═════ INPUT ═════
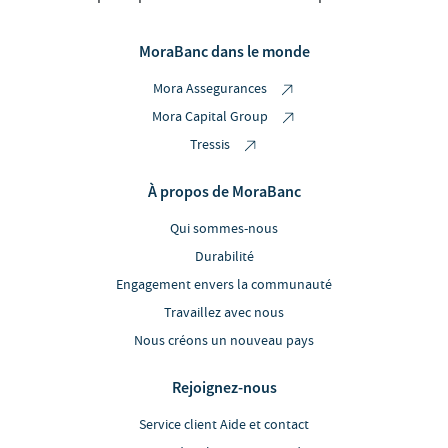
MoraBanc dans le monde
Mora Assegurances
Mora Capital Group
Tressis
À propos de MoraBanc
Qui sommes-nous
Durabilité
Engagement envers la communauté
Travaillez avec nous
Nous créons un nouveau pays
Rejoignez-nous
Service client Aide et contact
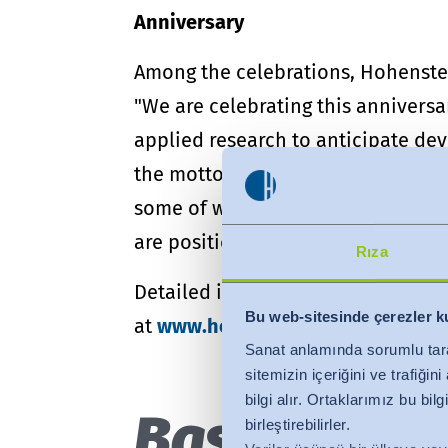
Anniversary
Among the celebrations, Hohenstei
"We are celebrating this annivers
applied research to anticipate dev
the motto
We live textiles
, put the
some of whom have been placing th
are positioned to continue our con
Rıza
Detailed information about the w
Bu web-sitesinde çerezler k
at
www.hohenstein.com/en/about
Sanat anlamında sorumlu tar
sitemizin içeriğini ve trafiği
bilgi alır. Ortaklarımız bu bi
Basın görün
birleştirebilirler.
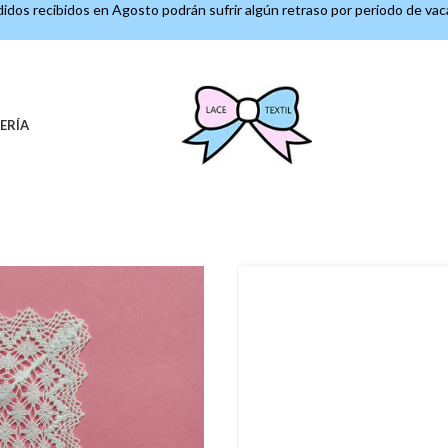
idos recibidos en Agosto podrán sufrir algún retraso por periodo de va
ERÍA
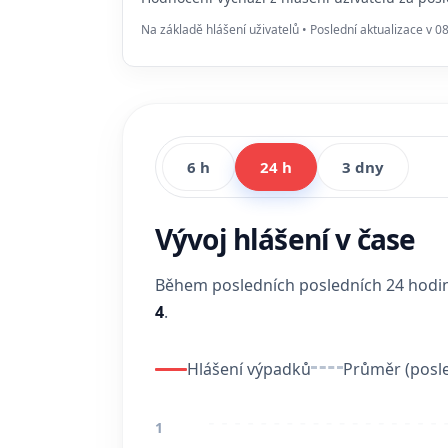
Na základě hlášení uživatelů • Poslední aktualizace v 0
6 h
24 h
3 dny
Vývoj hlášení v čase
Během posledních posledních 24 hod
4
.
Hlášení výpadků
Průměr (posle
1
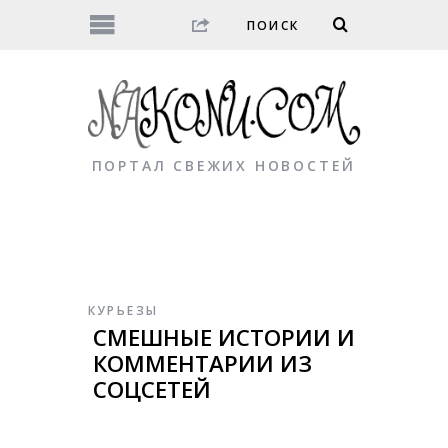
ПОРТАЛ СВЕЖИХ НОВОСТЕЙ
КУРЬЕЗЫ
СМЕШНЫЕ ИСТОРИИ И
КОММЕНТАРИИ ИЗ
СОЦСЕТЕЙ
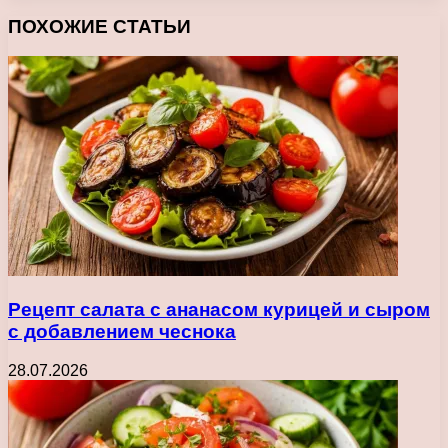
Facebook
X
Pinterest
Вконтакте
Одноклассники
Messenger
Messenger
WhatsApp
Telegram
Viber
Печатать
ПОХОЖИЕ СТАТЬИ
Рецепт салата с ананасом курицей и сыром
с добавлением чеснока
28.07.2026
═════
═════ INPUT ═════
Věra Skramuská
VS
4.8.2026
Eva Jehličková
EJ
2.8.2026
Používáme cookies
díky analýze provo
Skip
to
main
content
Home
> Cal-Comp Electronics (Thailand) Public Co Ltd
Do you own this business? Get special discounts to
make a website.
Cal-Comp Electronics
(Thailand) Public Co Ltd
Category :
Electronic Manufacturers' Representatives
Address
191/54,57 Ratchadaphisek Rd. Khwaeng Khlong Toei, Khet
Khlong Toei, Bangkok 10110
═════
● **WHAT IS REQUIRED**
Please output the lines of the listing above that fall in the stretch from the one with "celebrating this annivers" through the one with "sitemizin içeriğini ve trafiği", exactly and only those.

● **TASK SOLUTION**
"We are celebrating this annivers
applied research to anticipate dev
the motto
We live textiles
, put the
some of whom have been placing th
are positioned to continue our con
Rıza
Detailed information about the w
Bu web-sitesinde çerezler k
at
www.hohenstein.com/en/about
Sanat anlamında sorumlu tar
sitemizin içeriğini ve trafiği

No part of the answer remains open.